▶ _Stored data_
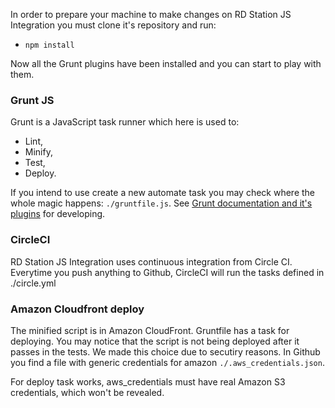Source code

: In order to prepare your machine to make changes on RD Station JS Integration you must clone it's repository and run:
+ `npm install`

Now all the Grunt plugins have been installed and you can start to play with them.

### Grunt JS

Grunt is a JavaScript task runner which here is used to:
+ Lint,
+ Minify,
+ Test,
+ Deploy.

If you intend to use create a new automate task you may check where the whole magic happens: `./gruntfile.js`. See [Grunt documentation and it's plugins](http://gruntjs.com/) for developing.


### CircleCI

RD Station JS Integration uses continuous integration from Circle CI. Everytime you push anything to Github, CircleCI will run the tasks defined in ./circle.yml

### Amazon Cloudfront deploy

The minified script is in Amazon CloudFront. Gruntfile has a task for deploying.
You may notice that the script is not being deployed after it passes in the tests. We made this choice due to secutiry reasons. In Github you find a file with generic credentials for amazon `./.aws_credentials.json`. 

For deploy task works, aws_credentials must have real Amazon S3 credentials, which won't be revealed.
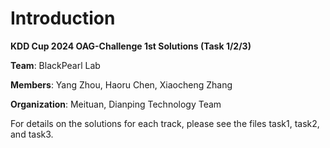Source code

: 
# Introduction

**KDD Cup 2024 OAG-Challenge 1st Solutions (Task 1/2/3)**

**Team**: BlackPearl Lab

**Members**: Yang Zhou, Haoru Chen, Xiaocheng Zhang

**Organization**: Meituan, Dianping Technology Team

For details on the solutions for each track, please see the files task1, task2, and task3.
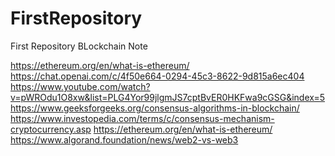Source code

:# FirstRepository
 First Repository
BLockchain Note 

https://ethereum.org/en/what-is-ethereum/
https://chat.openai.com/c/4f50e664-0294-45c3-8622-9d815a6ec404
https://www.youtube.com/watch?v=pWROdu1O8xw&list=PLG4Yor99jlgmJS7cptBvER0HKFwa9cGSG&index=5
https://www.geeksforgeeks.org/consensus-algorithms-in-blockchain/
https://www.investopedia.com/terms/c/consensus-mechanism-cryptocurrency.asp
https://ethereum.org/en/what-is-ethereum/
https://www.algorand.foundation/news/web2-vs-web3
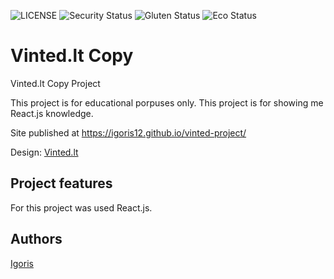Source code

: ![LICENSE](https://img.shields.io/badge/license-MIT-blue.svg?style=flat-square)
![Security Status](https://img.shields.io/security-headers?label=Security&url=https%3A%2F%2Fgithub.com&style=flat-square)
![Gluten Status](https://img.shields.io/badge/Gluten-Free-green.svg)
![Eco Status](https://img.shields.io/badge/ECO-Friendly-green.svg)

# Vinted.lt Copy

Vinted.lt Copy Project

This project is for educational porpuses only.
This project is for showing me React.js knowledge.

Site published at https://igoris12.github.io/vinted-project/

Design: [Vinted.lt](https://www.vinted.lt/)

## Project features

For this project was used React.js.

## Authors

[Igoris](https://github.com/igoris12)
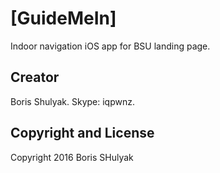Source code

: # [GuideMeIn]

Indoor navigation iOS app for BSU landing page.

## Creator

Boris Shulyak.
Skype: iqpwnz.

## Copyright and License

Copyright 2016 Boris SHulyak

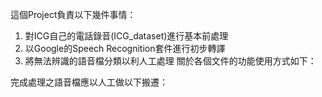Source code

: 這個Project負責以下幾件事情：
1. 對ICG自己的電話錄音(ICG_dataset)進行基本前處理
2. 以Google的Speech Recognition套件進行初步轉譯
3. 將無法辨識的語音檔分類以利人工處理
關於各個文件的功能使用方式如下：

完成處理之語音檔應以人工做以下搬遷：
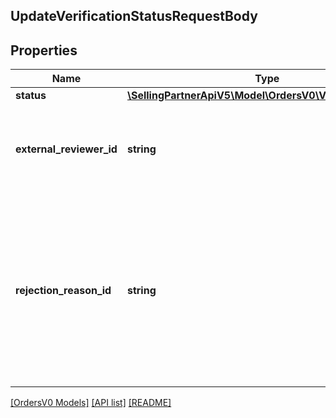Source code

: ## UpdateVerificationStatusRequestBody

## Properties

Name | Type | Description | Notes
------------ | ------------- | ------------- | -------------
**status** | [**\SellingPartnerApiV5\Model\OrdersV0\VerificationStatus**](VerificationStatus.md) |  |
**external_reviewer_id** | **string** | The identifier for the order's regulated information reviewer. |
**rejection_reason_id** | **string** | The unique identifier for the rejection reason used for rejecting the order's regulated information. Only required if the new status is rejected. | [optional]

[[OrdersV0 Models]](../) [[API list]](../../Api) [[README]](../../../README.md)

▶ _Exercise description_
Every line above that includes the word "Copyright" should be listed.

▶ _Written reply_
## Copyright and License
Copyright 2016 Boris SHulyak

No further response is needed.